### TEXTO APRESENTADO
⟨

Devem os cuidados ser uma responsabilidade exclusiva das famílias, do Estado ou da sociedade civil? O Estado deve remunerar os cuidadores informais ou criar empregos para cuidadores profissionais? Por que razão as profissões mais essenciais são, tantas vezes, as menos valorizadas?
Estas são as respostas a que os sociólogos José Soeiro e Mafalda Araújo, bem como uma das fundadoras da Associação Nacional de Cuidadores Informais, Sofia Figueiredo, procuram responder.
“Em algum momento das nossas vidas, todos precisaremos dos cuidados de outros e todos seremos, provavelmente, cuidadores de alguém”, pode ler-se no livro que procurou enquadrar a situação de cerca de 800 mil pessoas que prestam cuidados informais a idosos, dependentes, doentes crónicos ou pessoas com deficiência.
Para os autores, “este trabalho invisível e marginalizado, levado a cabo com enorme sacrifício pessoal e, muitas vezes, incomportável prejuízo para quem o assume, representa, na verdade, 4 mil milhões de euros por ano”.
Perante este cenário, e antevendo um aumento exponencial da necessidade de cuidados nas próximas décadas, “é nosso dever enquanto sociedade prepararmo-nos e procurar respostas adequadas que não excluam uma parte importante e ativa do seu todo”, explicam.
O livro, publicado pela editora Objectiva, estará amanhã disponível nas livrarias em todo o país.

⟩

### EXCERTOS DE DADOS
⟨

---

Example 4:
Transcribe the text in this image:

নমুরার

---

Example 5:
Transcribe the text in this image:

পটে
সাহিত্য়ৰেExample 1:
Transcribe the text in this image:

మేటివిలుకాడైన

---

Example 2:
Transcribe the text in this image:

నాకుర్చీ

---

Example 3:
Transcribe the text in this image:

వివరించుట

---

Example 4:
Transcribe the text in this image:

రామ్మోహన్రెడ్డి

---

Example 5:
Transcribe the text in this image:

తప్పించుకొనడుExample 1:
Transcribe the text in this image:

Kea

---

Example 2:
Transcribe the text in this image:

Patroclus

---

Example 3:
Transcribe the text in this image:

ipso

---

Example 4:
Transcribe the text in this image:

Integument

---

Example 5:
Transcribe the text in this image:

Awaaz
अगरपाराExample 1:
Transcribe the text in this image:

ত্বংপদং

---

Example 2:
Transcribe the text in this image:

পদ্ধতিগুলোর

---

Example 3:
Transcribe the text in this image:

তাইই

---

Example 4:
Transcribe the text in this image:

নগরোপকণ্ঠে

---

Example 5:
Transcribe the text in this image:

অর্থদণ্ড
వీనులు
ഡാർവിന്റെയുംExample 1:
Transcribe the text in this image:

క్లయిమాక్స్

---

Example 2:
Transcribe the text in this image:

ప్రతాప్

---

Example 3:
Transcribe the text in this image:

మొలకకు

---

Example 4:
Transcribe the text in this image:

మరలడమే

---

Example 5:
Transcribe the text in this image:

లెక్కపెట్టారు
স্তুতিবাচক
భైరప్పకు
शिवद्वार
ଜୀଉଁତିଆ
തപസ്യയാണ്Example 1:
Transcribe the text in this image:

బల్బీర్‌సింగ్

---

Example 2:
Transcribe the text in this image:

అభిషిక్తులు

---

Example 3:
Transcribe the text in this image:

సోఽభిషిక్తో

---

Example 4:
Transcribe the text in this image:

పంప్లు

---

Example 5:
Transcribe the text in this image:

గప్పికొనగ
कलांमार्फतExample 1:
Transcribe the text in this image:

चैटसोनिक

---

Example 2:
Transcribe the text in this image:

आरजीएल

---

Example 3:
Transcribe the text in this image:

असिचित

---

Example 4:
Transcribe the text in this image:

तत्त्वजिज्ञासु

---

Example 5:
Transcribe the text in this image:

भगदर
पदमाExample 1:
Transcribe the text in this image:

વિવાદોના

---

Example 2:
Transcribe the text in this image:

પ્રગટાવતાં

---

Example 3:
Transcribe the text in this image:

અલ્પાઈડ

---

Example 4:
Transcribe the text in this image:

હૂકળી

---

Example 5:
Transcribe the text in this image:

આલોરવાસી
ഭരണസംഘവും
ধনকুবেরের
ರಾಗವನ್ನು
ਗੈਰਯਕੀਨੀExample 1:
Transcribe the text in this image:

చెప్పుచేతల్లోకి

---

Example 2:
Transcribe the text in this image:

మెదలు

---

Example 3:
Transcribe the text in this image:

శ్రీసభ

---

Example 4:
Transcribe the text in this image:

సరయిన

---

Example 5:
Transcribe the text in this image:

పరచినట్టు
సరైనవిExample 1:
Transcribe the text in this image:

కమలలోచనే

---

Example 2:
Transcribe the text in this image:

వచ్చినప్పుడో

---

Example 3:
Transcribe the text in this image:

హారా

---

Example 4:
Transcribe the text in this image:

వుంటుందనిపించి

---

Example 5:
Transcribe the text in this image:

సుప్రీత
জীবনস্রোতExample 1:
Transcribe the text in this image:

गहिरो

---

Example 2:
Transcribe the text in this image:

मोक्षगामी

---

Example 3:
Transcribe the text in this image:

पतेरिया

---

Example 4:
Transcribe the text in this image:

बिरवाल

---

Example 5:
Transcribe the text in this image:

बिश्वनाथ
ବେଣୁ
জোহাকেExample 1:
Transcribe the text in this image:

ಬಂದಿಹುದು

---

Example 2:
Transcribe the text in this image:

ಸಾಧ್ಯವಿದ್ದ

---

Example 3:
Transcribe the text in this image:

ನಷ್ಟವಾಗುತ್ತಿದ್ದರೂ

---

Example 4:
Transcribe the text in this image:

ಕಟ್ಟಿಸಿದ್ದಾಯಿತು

⟩

### INSTRUÇÃO DE TRABALHO 1
Segundo o texto apresentado, quanto representa por ano o trabalho dos cuidadores informais?
### INSTRUÇÃO DE TRABALHO 2
Atualize o trecho do texto apresentado desde “Estas são as” até “pessoas com deficiência.”, inclusive, trocando “sociólogos” por “investigadores”.

### SOLUÇÃO 1
Representa 4 mil milhões de euros por ano.

### SOLUÇÃO 2
Estas são as respostas a que os investigadores José Soeiro e Mafalda Araújo, bem como uma das fundadoras da Associação Nacional de Cuidadores Informais, Sofia Figueiredo, procuram responder.
“Em algum momento das nossas vidas, todos precisaremos dos cuidados de outros e todos seremos, provavelmente, cuidadores de alguém”, pode ler-se no livro que procurou enquadrar a situação de cerca de 800 mil pessoas que prestam cuidados informais a idosos, dependentes, doentes crónicos ou pessoas com deficiência.